Сейчас она испытывала ровно такое же ощущение.
Проходя мимо забитых заключенными камер, Эванджелина обратила внимание на обломанные ногти с темной каймой, которыми женщина вцепилась в железную решетку, и на большие глаза младенца, слишком слабого или больного, чтобы плакать. Слышала тяжелое буханье сапог стражников, приглушенное звяканье своих ножных кандалов. К едкой вони человеческих экскрементов примешивался кисло-соленый запах уксуса, которым примерно раз в две недели стражники самого низкого ранга оттирали полы и стены. К решетке под ее ногами зазмеился ручеек. Эванджелина чувствовала себя так, будто все происходило не по-настоящему, она словно бы участвовала в какой-то пьесе – возможно, в «Буре» с ее перевернутым с ног на голову миром и сумбурным, зловещим пейзажем. В памяти всплыло: «Ад пуст! Все дьяволы сюда слетелись!»[10]
– И ты в их числе, – заметил стражник, подталкивая девушку вперед.
Она сообразила, что произнесла эти слова вслух, как если бы отвечала отцу на уроке.
Каждые несколько дней, вне зависимости от погоды, группу заключенных выводили из камеры, сковывали кандалами и отправляли в унылый дворик для прогулок, который был отделен от других внутренних двориков высокими стенами, увенчанными железными штырями. Там они почти час передвигались по кругу, едва переставляя ноги.
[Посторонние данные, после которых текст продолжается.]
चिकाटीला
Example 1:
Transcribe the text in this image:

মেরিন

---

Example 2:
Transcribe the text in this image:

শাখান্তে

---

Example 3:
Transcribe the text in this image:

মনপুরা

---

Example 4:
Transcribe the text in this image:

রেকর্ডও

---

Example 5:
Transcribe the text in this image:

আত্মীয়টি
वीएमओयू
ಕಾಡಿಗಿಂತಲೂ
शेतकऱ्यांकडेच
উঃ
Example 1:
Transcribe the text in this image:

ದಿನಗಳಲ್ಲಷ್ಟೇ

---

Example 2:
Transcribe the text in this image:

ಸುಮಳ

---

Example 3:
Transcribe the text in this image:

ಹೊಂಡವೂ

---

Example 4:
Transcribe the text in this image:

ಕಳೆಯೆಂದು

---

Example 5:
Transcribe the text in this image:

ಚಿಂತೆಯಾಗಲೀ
– Как ты считаешь, долго нам еще ждать отплытия? – спросила Эванджелина у Олив одним хмурым днем, пока они медленно обходили дворик.
– Откуда же мне знать? Слышала, будто корабль набирается раза два-три в год. Последний ушел как раз перед тем, как меня повязали. Так что, думаю, где-то в середине лета, не раньше.
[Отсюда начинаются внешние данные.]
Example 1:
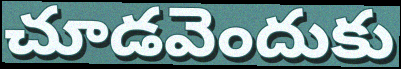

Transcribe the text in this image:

చూడవెందుకు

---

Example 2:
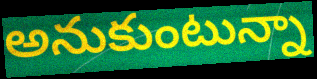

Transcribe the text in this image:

అనుకుంటున్నా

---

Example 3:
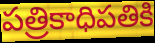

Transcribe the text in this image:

పత్రికాధిపతికి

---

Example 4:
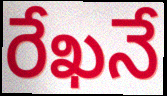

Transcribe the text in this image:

రేఖనే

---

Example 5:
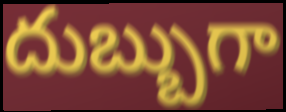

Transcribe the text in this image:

దుబ్బుగా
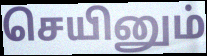
செயினும்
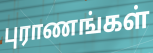
புராணங்கள்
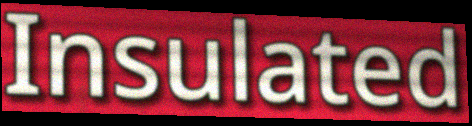
Insulated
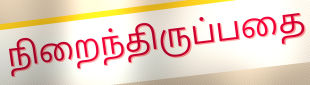
நிறைந்திருப்பதை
А еще только-только начался апрель.
– Вот я никак в толк не возьму, зачем отправлять нас на другой конец мира, – поделилась своими мыслями Эванджелина. – Было бы куда проще и дешевле оставить нас отбывать наказание здесь.
– Ты просто не скумекала, в чем вся соль, – возразила Олив. – В правительстве тоже не дураки сидят, они таким образом свои делишки обстряпывают.
– Что ты имеешь в виду?
– Раньше заключенных отправляли из Англии в Америку, но после того, как там началась заваруха, властям пришлось искать новую свалку для отребья. Ну, выбрали, стало быть, другую заморскую колонию, Австралию. Да только не успели они оглянуться – бумс, а там на одну бабу уже девять мужиков приходится. Представляешь, девять? А из одних мужиков поселение основать не выйдет, согласна? Ну, в правительстве сообразили, что дали маху. А потом обмозговали все хорошенько и понапридумывали всяких мутных поводов, чтобы нас туда отправлять.
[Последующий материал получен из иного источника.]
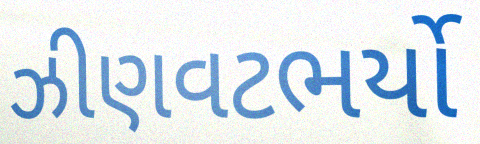
ઝીણવટભર્યો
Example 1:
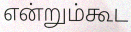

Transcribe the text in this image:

என்றும்கூட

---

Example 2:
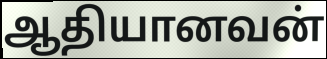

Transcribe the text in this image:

ஆதியானவன்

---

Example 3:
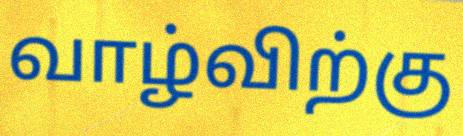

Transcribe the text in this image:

வாழ்விற்கு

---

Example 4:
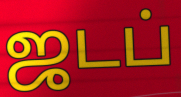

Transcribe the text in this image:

ஜடப்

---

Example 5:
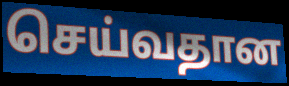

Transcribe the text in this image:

செய்வதான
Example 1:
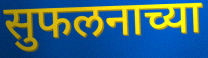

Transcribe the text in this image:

सुफलनाच्या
– Не хочешь же ты сказать, что… – начала Эванджелина.
– Очень даже хочу. По их разумению, мы все равно уже конченые грешницы. – Хлопнув себя по животу, Олив воскликнула: – Погляди на нас, Лини! Детей мы заиметь явно можем, так? Да к тому же привезем с собой новых жителей колонии. Если родятся девчонки, так это им только на руку. И тратиться особо не нужно. Снарядили несколько невольничьих кораблей – и вперед.
– Как невольничьих? В Англии ведь нет рабства!
Олив рассмеялась. Наивность Эванджелины неизменно развлекала и веселила ее.
– Ну да, на словах. А на деле с нами обращаются, как со скотом. В порту наготове уже стоят суда: набьют их под завязку заключенными бабами – и вперед, в колонию, пожалуйте новых бесправных рабов плодить! И ведь никого там, в парламенте, совесть не грызет.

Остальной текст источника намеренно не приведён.